Sunday, November 27, 2005

A little something for the feminists

Just in case any of my feministy buddies stop by, I can't lose all my hard earned internet cred. So here's a little limerick for us. I had to play a little with the time-tested format, which I really don't like doing. But I think it's worth it for the intricate plot twists that develop from it. Plus, I think you can really identify with the protagonist in this one.

I call Limerick #4:

"Ovaries of Doom"

A physicist was in a solarium
She wanted radioactive ovarium
Bombarded bismuth with iron
And soon she was tryin
To implant new ones made of Meitnerium

I'm sure you agree with me on the plot twists now. You read the first two lines and think "Solarium? Radioactive ovarium? I know this old song and dance. It's all about the seaborgium." But then: bam! Meitnerium comin' atcha.

Fun Feminist/Physicist Fact! Meitnerium was named after a female physicist named Lise Meitner. To this day, it is not known (by me) whether or not radioactive ovary implants had any connection to her death.

Getting the lead out!

I really needed a mental break after "mercury" taxed me so. I'm really not looking forward to finding an arsenal of words ending in "ium." Really, scientists. A little forsight, please? If you could toss in a few extra elements, that say, rhyme with "poo" or "butt," I'd appreciate it. No one will notice. Just start it off with a "U" and say it's horribly unstable but it was like, totally there. I'll buy it.

Anyway, I'm going to enjoy this while I can, so up next we have lead!

But first, it's time for a FUN Fact about Lead Testicles! They'd probably kill you.

Moving on to Limerick #3! This one's called:

"Apparently, There's a City Named Moosehead"

There once was a man from Moosehead
Whose balls were made out of lead
And when he would jump
He'd often hear 'thump'
As inertia sent them to his head.

I'm pretty proud of this one. It has a certain simplicity that I like. Plus, the mental image of a man getting face-thwacked by his own lead pair is pretty hilarious. I hope you agree.

Gettin' ballsier

Now that we've conquered steel, I think it's time to really go balls-to-the-wall. The obvious choice is mercury. It's a challenge, sure, but who doesn't find the prospect of mercury balls to be hilarious? No one. No one I'm interested in knowing, anyway.
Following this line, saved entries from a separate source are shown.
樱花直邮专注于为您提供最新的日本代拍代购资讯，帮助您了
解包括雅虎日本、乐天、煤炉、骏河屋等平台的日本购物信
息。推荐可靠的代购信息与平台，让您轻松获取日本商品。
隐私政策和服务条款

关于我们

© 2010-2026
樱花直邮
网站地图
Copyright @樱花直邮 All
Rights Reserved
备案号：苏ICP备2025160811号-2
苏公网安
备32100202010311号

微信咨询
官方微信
And now, I give you Limerick #2:

"My God, It's Hard to Rhyme With Temperature"

There once was a man from Glastonbury
Whose balls were made of mercury
Wore an armature
For room temperature
Created a very gooey injury.

I'm still not completely happy with this one. I really felt like mercury deserved a great limerick and I'm just not sure I delivered. I think the obvious triumph here was in working a room temperature, liquid ball joke into the rhyme, but it just doesn't flow. The limerick, I mean.

Any suggestions are appreciated!

An amateur's attempt

The Flav and I decided to start out with something simple. I mean, you can't just jump from brass balls to Molybdenum balls right away! You need a transition metal! (Oh! Little joke there! Molybdenum is classified as a transition metal! Just a little chem humor! Look for it periodically throughout the blog! Oh, god. I slay myself.)

Anyway. We started off with steel. I know, I know. You came here for Bismuth and you're given steel. I'm disappointed in myself too. But be patient. Bismuth will come in due time.

So- without further delay, I give you Limerick #1, which I've lovingly titled:

"Feelin' the Steel."

There once was a man from Mobile
Whose balls were made out of steel
And when he would sit
He'd let a few rip
But the clacking would always conceal.

Feedback appreciated! Please limit your comments to the finer points- imagery, alliteration, fart jokes... High brow posters only, thanks.

Balls of...?

Everyone's heard the tragic tale of the man from Madras and his severe medical complications. For those of you unfamiliar with the case, I'll quote the famous limerick based on his struggles, which is believed to have originated from a scholarly medical text of the early 1900s. Of course, I heard it from one of the Leprochaun movies, I think. Maybe a drunk frat boy. Regardless, it's still a timely warning for those amongst us who suffer the same cruel fate.

There once was a man from Madras
Whose balls were made of brass
And in stormy weather
They'd clang together
And sparks would fly out of his ass.

But what about other ball compositions? Surely brass isn't the only way to go. Some 75% of the periodic table is comprised of metals!

So my friend, The Flavinator, and I were talking. I don't know if it has been attempted before. I don't know if it's possible. But, god as my witness, I have taken it upon myself, with his help, to write a limerick for every metal in the periodic table. This blog is dedicated to that task.